Saturday, September 29, 2007

 

Snap Election Depends on Tory Conference Outcome

Martin Kettle delivers a broadside against an early election today. He argues that:

In a mere three months Brown has gone a long way to recreating the New Labour coalition that Blair built and then squandered over Iraq. This week's 11-point YouGov lead was probably momentary. Yet the hegemonic centre ground project is back in business, with the Tories shoved to the right, the Liberal Democrats eclipsed and the left effectively destroyed. Some may call the result a one-party state on Japanese lines. A few may even whisper about fascism. Yet what was unmissable at Bournemouth was that, absent an electoral reform that it would not be in Labour's interests to promote, the party's prospects of a 20-year stretch in government look brighter than ever

However, noting that Brown lacks any genuinely independent political adviser, Kettle urges caution and goes on to condemn the notion of a snap election as perhaps a bit too obviously 'expedient, vain and immoral'; Brown runs the risk of appearing to 'cut and run'. A welcome new political blogger, Wyn Grant, from Warwick University weighs in with his analysis:

My sense is that the British public do not like unnecessary elections. Calling one now could seem opportunistic. These arguments would be somewhat weaker next May. Many people in the Labour Party think that Gordon Brown should cash in on his poll lead while he can. But in some ways I think that the poll lead is a mirage. There is a 'Brown bounce', but the polls are also recording a 'bandwagon' effect. Brown's lead could easily evaporate in a campaign or he could end up with a smaller majority or no majority at all.

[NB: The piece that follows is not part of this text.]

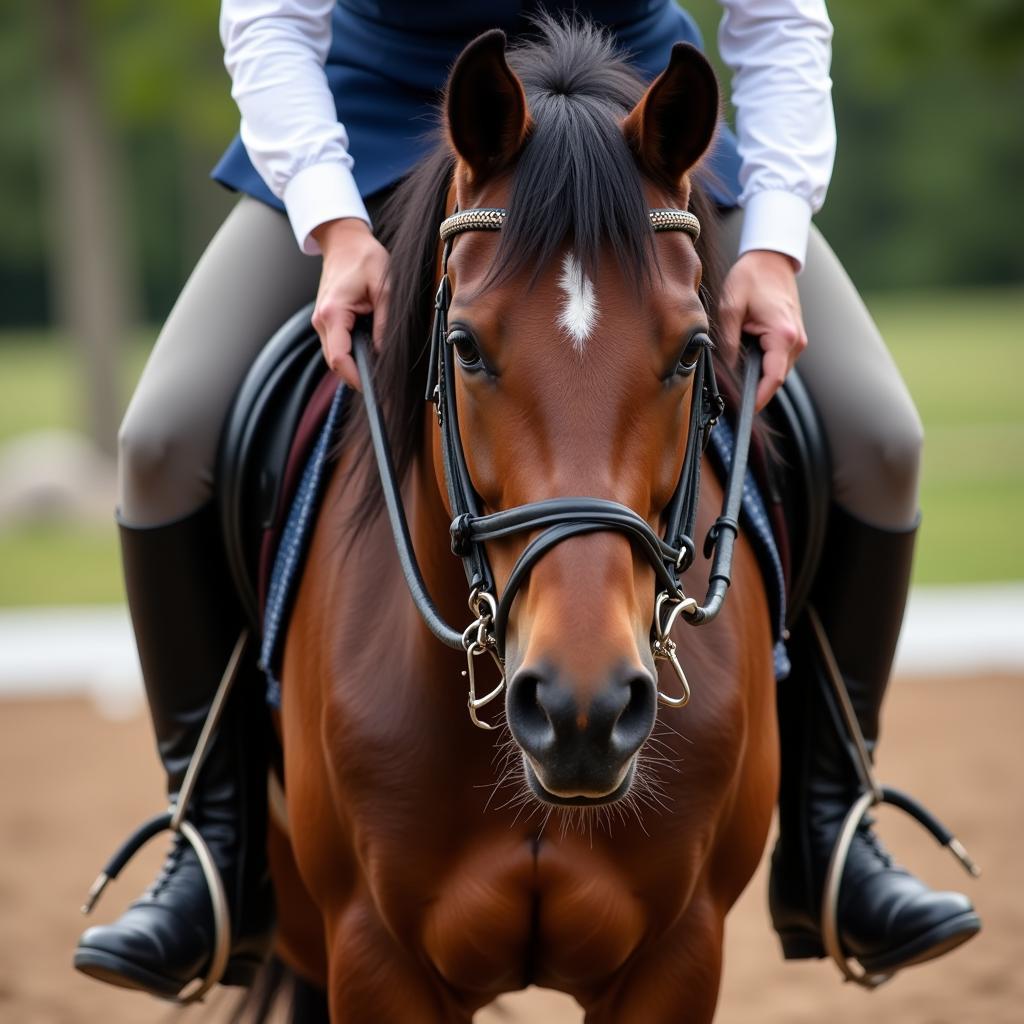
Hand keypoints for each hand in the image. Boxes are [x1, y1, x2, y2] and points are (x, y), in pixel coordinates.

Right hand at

But the siren songs of the polls are hard to resist. The Telegraph flags up another huge Labour lead and Peter Riddell in today's Times hardly offers dissuasion in analysing its Populus poll:

Moreover, the poll suggests that Mr Brown has a clear edge over Mr Cameron on key leadership attributes: by 59 to 30 per cent on having what it takes to be a good prime minister, and by 60 to 45 per cent on caring about the problems ordinary people face.

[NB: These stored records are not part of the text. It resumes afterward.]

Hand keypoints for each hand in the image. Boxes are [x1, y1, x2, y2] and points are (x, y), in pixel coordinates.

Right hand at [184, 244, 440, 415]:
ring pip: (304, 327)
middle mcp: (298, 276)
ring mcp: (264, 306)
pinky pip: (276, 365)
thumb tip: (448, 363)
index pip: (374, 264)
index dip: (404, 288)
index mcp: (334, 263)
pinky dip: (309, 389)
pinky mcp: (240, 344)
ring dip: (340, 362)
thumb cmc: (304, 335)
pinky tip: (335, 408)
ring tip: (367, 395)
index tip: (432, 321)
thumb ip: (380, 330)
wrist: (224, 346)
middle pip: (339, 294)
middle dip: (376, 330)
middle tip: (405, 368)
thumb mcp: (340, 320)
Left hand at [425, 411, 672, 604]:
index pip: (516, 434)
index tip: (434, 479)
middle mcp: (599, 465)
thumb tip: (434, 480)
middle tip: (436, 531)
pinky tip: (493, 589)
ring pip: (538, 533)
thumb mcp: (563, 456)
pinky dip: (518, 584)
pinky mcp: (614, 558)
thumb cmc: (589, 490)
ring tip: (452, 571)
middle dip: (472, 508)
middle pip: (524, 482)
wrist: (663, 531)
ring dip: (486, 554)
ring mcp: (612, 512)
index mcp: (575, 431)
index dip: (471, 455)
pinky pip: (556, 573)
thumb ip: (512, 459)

Finally, that excellent site Political Betting suggests that the polls are now too good to pass up and that Gordon will suffer a backlash if he fails to show courage which has failed him in the past when crucial decisions have come up. Whether or not he takes the gamble depends, I suspect, on how the Conservative conference goes. Any overt wobbling, division or gaffes might just tip the balance for Gordon to tilt for that already mentioned ambition of another 20 years in power. Cameron had better hold his nerve in his biggest test to date.